Please reproduce the lines below word for word, leaving the pictures out.

___ Dataset records ___

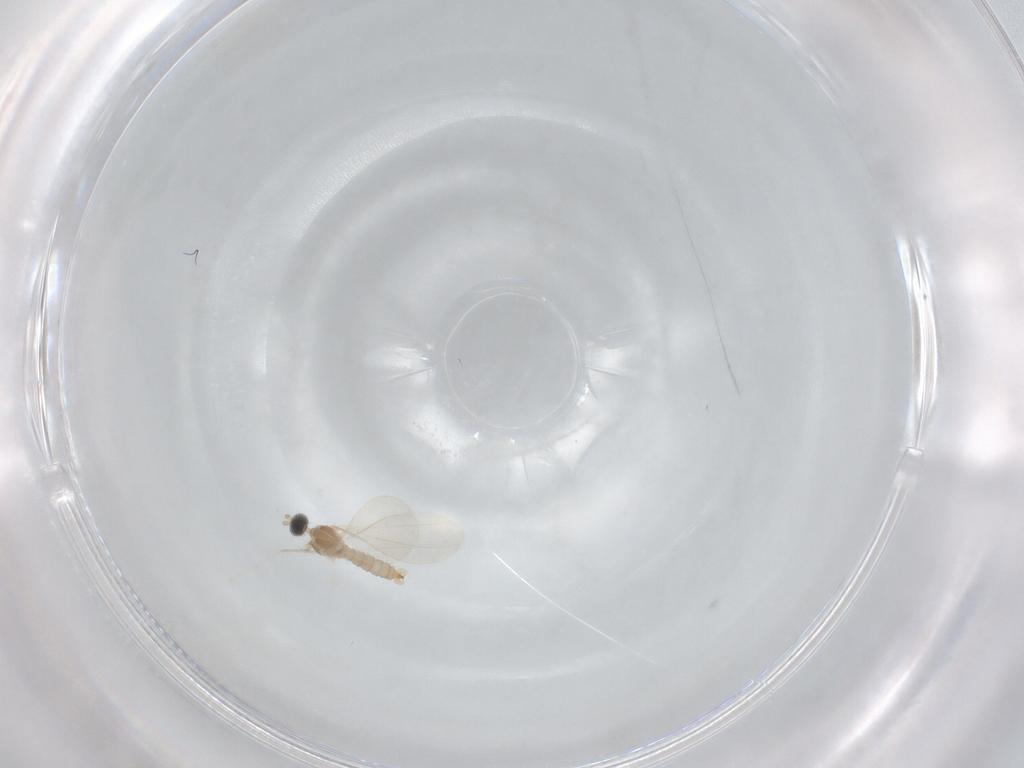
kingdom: Animalia
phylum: Arthropoda
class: Insecta
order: Diptera
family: Cecidomyiidae
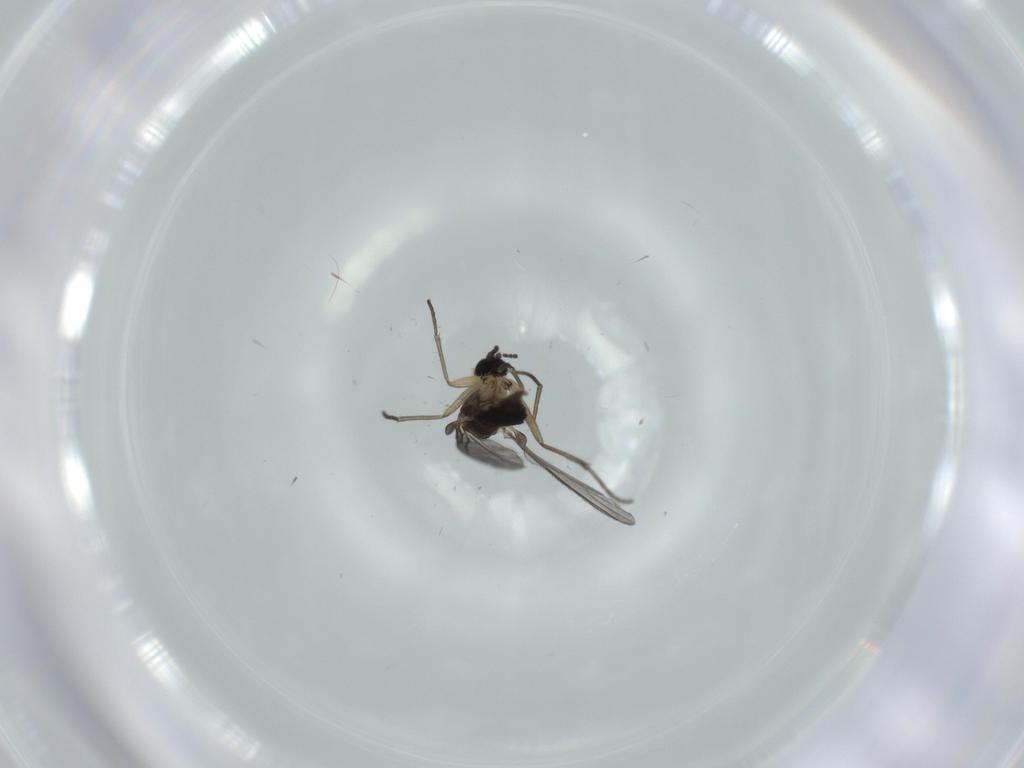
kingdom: Animalia
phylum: Arthropoda
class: Insecta
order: Diptera
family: Sciaridae
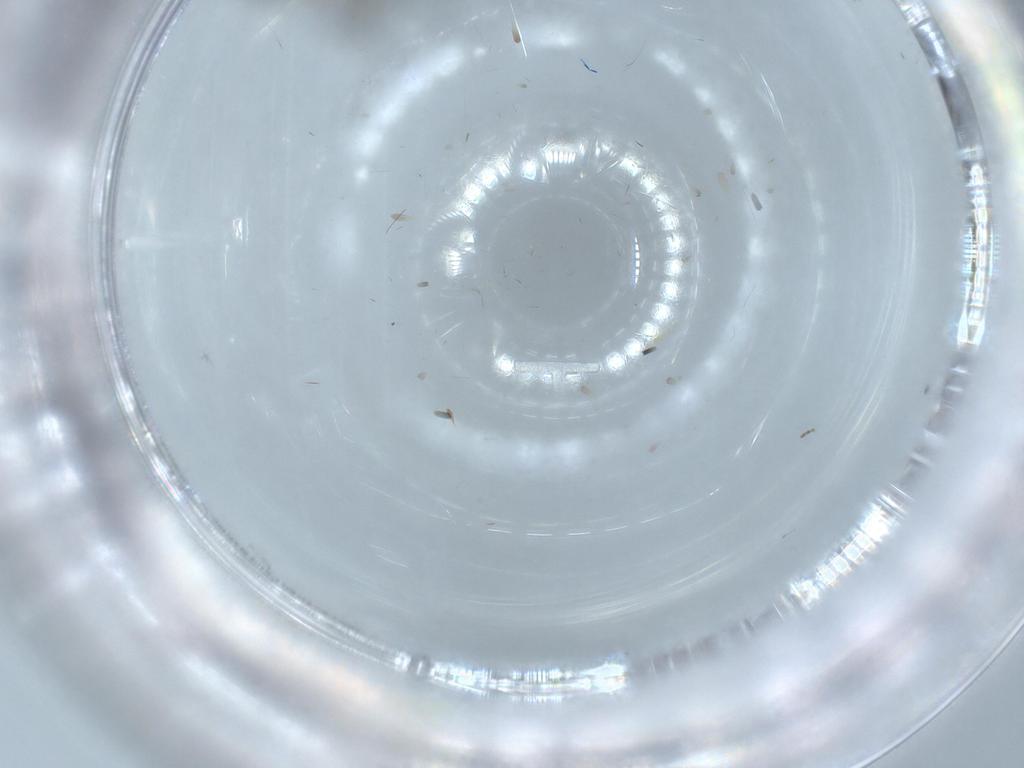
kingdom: Animalia
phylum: Arthropoda
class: Insecta
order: Diptera
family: Sciaridae
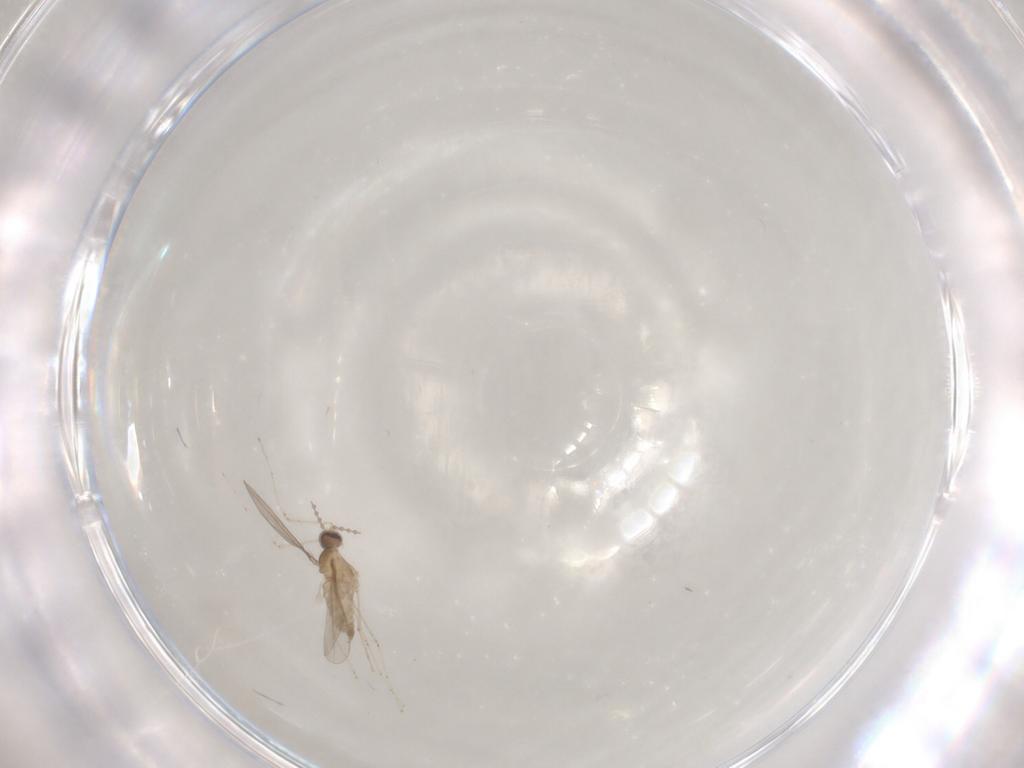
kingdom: Animalia
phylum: Arthropoda
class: Insecta
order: Diptera
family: Cecidomyiidae
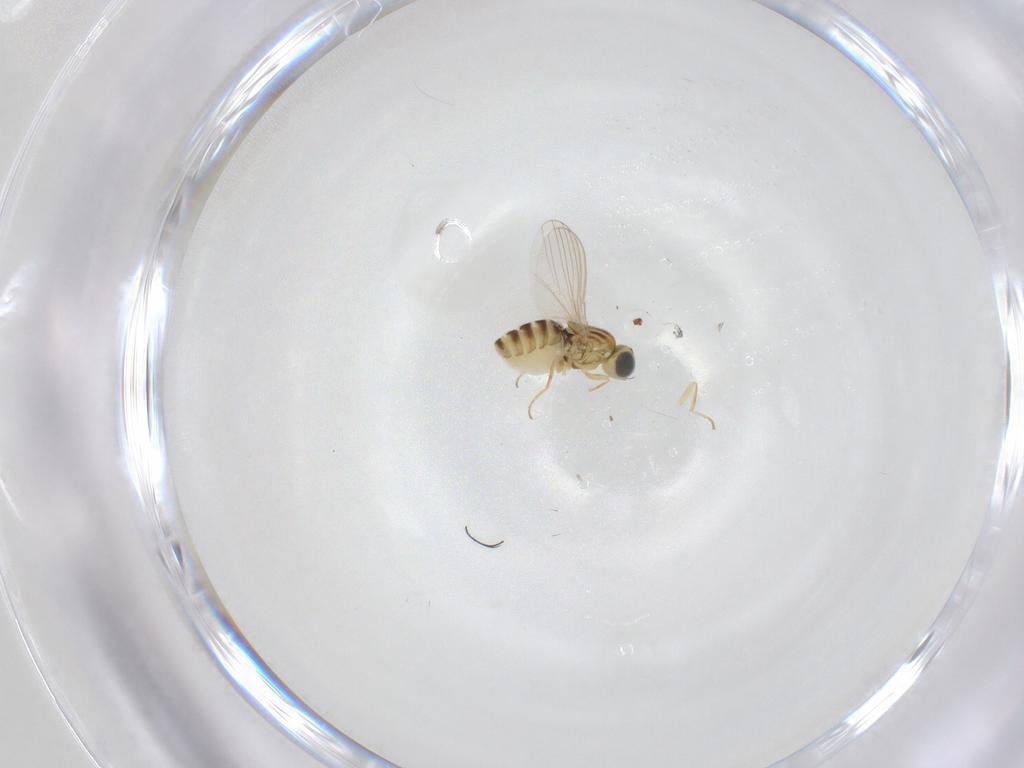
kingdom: Animalia
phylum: Arthropoda
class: Insecta
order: Diptera
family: Chyromyidae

___

> **Solution to this task**
kingdom: Animalia
phylum: Arthropoda
class: Insecta
order: Diptera
family: Cecidomyiidae
kingdom: Animalia
phylum: Arthropoda
class: Insecta
order: Diptera
family: Sciaridae
kingdom: Animalia
phylum: Arthropoda
class: Insecta
order: Diptera
family: Sciaridae
kingdom: Animalia
phylum: Arthropoda
class: Insecta
order: Diptera
family: Cecidomyiidae
kingdom: Animalia
phylum: Arthropoda
class: Insecta
order: Diptera
family: Chyromyidae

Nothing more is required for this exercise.